Es gibt viele Anzeichen, dass sich die Wirtschaft gerade in einem Wandel befindet. Nicht nur die offenen Stellen, die einfach nicht nachbesetzt werden können. LeoVegas hat beispielsweise einen bereits unterschriebenen Vertrag nun storniert. Die Pläne in ein größeres Gebäude zu ziehen wurden ersatzlos gestrichen und man hat dafür lieber eine Vertragsstrafe in Kauf genommen. Ende letztes Jahr hat Yggdrasil bereits verlauten lassen, dass man das Büro in Malta schließen wird. Leider konnten keine Mitarbeiter mehr für den Standort gewonnen werden und daher zieht man um nach Polen.
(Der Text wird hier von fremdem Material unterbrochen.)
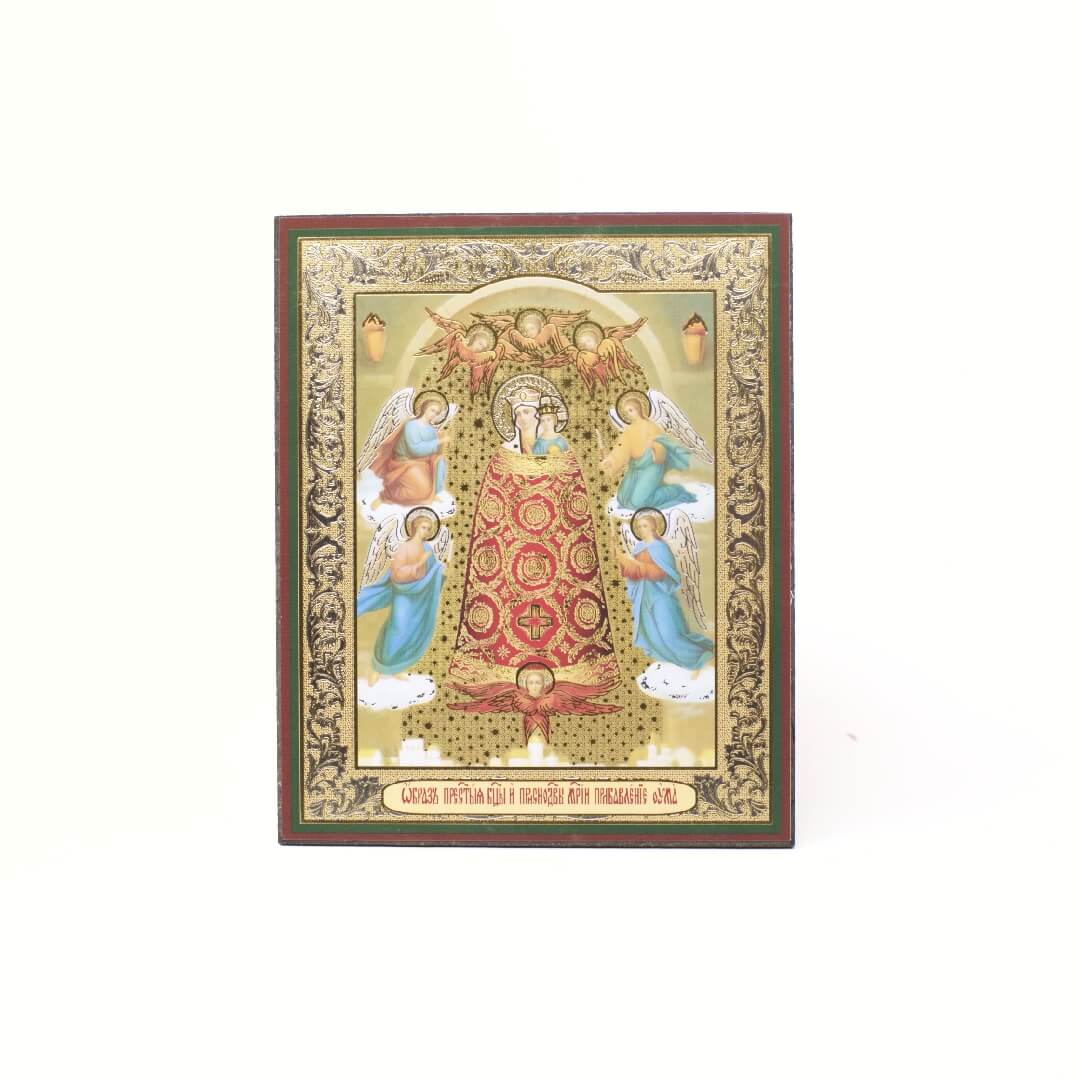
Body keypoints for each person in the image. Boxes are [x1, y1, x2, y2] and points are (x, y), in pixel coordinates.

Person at [614, 510, 713, 674]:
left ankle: (701, 657)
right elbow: (633, 573)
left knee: (670, 636)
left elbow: (662, 573)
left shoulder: (660, 547)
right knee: (654, 637)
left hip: (661, 596)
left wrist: (633, 564)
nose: (641, 529)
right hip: (644, 598)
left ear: (653, 527)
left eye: (645, 526)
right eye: (639, 526)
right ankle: (675, 667)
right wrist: (622, 562)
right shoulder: (638, 548)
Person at [355, 510, 446, 682]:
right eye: (423, 527)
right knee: (396, 629)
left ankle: (394, 668)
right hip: (403, 594)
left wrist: (440, 570)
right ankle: (377, 668)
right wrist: (418, 564)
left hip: (419, 597)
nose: (426, 531)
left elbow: (433, 572)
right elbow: (397, 573)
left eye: (428, 529)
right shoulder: (404, 547)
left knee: (410, 631)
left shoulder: (428, 549)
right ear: (415, 527)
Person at [600, 391, 696, 510]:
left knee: (638, 503)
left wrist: (653, 446)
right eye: (627, 412)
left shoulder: (650, 426)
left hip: (651, 465)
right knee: (623, 499)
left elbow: (662, 445)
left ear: (639, 409)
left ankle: (675, 491)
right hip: (636, 468)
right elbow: (621, 450)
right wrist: (610, 461)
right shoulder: (628, 430)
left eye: (631, 410)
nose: (629, 414)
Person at [370, 395, 450, 508]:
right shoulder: (411, 425)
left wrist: (440, 446)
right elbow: (415, 450)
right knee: (420, 491)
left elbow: (434, 450)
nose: (434, 414)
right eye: (432, 410)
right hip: (404, 463)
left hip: (423, 463)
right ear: (424, 408)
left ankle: (431, 494)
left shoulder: (431, 429)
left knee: (439, 462)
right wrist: (438, 442)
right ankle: (387, 496)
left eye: (437, 413)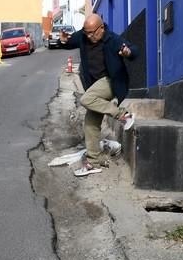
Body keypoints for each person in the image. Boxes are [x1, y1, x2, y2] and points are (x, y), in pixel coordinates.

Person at [58, 13, 138, 177]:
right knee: (90, 124)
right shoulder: (84, 36)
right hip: (95, 86)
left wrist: (128, 52)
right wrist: (64, 40)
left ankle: (123, 115)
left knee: (86, 99)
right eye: (86, 33)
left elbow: (133, 50)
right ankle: (94, 162)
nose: (89, 36)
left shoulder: (112, 39)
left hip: (110, 82)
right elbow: (70, 42)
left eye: (92, 33)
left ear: (101, 28)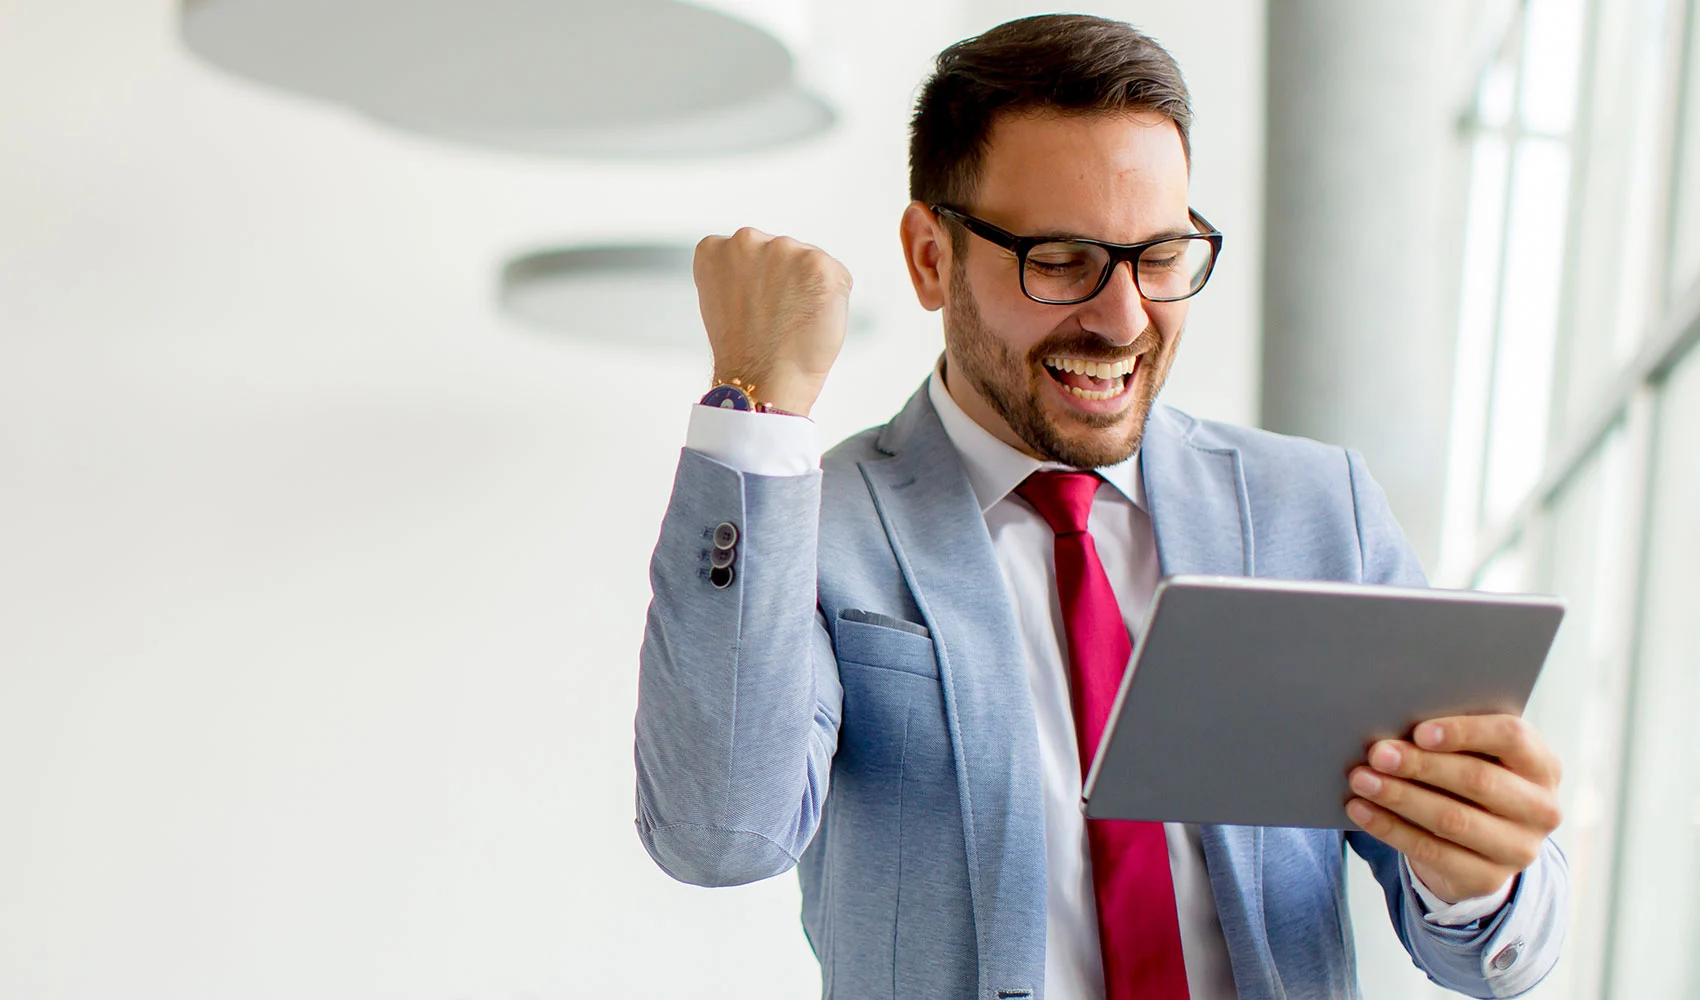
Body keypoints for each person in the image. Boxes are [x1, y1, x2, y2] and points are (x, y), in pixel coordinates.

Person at [634, 14, 1567, 1000]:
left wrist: (1477, 873)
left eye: (1159, 257)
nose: (1122, 320)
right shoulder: (816, 526)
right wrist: (760, 408)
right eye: (1060, 260)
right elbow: (716, 832)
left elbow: (1491, 949)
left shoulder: (1314, 509)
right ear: (930, 258)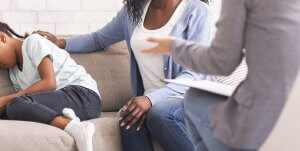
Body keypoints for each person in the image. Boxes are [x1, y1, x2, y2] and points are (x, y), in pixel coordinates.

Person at [34, 0, 213, 150]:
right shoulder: (133, 11)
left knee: (159, 114)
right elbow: (98, 39)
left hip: (190, 97)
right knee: (127, 119)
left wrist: (150, 100)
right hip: (152, 101)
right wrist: (61, 42)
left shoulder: (196, 11)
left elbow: (196, 72)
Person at [142, 0, 300, 150]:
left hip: (263, 111)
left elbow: (222, 62)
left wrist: (173, 46)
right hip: (290, 109)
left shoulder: (201, 9)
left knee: (194, 100)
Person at [0, 22, 102, 151]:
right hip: (65, 105)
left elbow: (49, 83)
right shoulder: (14, 74)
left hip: (84, 96)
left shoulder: (33, 42)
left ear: (2, 38)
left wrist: (6, 100)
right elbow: (29, 105)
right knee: (11, 109)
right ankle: (72, 124)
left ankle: (77, 129)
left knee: (13, 104)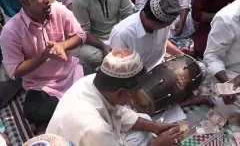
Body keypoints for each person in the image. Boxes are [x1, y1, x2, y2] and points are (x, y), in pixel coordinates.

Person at [0, 0, 86, 130]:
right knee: (34, 111)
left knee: (102, 81)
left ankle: (66, 111)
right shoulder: (11, 31)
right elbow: (14, 71)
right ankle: (76, 106)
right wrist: (45, 55)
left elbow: (80, 35)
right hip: (43, 86)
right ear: (23, 2)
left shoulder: (59, 10)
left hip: (72, 73)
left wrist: (61, 46)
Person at [46, 48, 184, 146]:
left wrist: (155, 127)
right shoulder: (95, 128)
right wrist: (157, 145)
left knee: (146, 121)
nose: (136, 97)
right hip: (90, 137)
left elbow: (119, 113)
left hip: (95, 138)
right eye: (135, 91)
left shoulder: (93, 81)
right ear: (120, 93)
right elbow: (100, 130)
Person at [72, 0, 134, 70]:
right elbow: (83, 32)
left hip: (117, 35)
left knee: (137, 43)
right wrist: (102, 46)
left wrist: (122, 39)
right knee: (92, 56)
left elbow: (129, 19)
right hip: (95, 42)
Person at [110, 0, 184, 72]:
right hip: (133, 78)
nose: (167, 27)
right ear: (156, 24)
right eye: (166, 25)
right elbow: (118, 68)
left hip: (158, 68)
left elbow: (163, 42)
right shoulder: (122, 34)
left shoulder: (161, 21)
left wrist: (182, 56)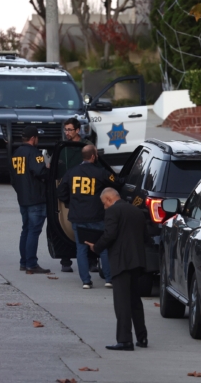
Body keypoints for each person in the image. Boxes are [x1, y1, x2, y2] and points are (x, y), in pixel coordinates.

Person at [86, 188, 148, 351]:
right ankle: (142, 337)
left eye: (103, 203)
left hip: (121, 261)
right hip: (137, 261)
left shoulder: (113, 211)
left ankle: (125, 340)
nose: (104, 207)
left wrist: (96, 247)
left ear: (108, 199)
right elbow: (145, 235)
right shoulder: (137, 211)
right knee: (135, 301)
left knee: (121, 303)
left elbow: (110, 234)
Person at [57, 145, 120, 288]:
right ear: (93, 156)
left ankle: (86, 281)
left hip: (78, 217)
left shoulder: (71, 172)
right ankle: (109, 280)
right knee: (103, 247)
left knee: (81, 249)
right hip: (97, 216)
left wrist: (70, 202)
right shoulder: (100, 172)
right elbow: (117, 182)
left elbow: (60, 192)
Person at [10, 125, 51, 274]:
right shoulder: (34, 153)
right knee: (33, 231)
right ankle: (31, 264)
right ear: (33, 138)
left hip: (23, 198)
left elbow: (13, 178)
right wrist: (48, 168)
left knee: (26, 230)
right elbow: (40, 172)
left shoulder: (16, 153)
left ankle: (24, 262)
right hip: (36, 198)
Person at [57, 117, 95, 273]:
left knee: (89, 227)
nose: (67, 133)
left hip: (85, 191)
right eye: (65, 130)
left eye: (70, 130)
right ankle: (65, 259)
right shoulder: (62, 147)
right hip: (66, 190)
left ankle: (92, 260)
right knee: (64, 224)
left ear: (78, 130)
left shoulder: (86, 147)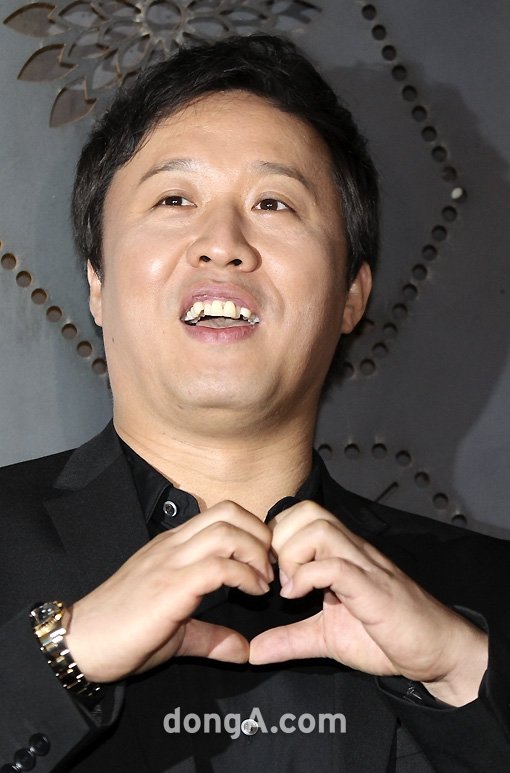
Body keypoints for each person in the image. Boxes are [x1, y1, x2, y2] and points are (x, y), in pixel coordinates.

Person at [1, 33, 509, 773]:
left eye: (274, 203)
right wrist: (60, 657)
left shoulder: (486, 597)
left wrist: (465, 671)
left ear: (352, 294)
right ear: (97, 285)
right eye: (174, 199)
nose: (223, 243)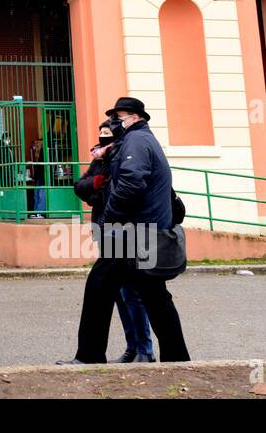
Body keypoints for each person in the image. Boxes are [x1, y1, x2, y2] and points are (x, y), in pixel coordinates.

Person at [62, 97, 190, 365]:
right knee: (155, 297)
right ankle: (177, 359)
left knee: (99, 287)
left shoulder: (136, 141)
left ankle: (89, 356)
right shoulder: (137, 141)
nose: (112, 123)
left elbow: (132, 182)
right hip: (141, 233)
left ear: (134, 118)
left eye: (117, 117)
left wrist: (109, 218)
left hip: (131, 235)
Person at [74, 120, 155, 363]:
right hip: (103, 228)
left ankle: (144, 349)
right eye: (100, 134)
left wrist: (96, 189)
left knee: (134, 293)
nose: (102, 138)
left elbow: (120, 189)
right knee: (119, 294)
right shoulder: (100, 159)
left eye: (107, 134)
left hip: (123, 230)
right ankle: (132, 348)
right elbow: (80, 186)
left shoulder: (122, 156)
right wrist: (97, 185)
Die Regulierung vieler Märkte in Europa tut nun sein Übriges, denn im Gegensatz zu früher ist es nun möglich in vielen anderen Ländern der EU eine offizielle Lizenz zu erhalten und am regulierten Markt teilzunehmen. Mitarbeiter können somit in dem Zielmarkt leben und arbeiten und man muss nicht mehr umziehen dafür.

Zukünftiges Leben auf Malta

Die meisten Unternehmen werden nicht wie Yggdrasil das Land sofort verlassen. Aber die Büros werden kleiner und dafür werden viele abwandern in andere Länder, in denen sie arbeiten und für die sie zuständig sind. Ob der Plan der Regierung sich als Blockchain Hub zu positionieren dann so aufgehen wird ist noch fraglich. Denn die Probleme vor der Die iGaming Branche gerade steht, sind branchenübergreifend. Und solange immer wieder neue Schlagzeilen über dubiose Geschäfte aufkommen wird es auch nicht attraktiver.

Der Tourismus bleibt auf jeden Fall bestehen, aber die Touristen allein werden die Wirtschaft nicht so am Leben erhalten können.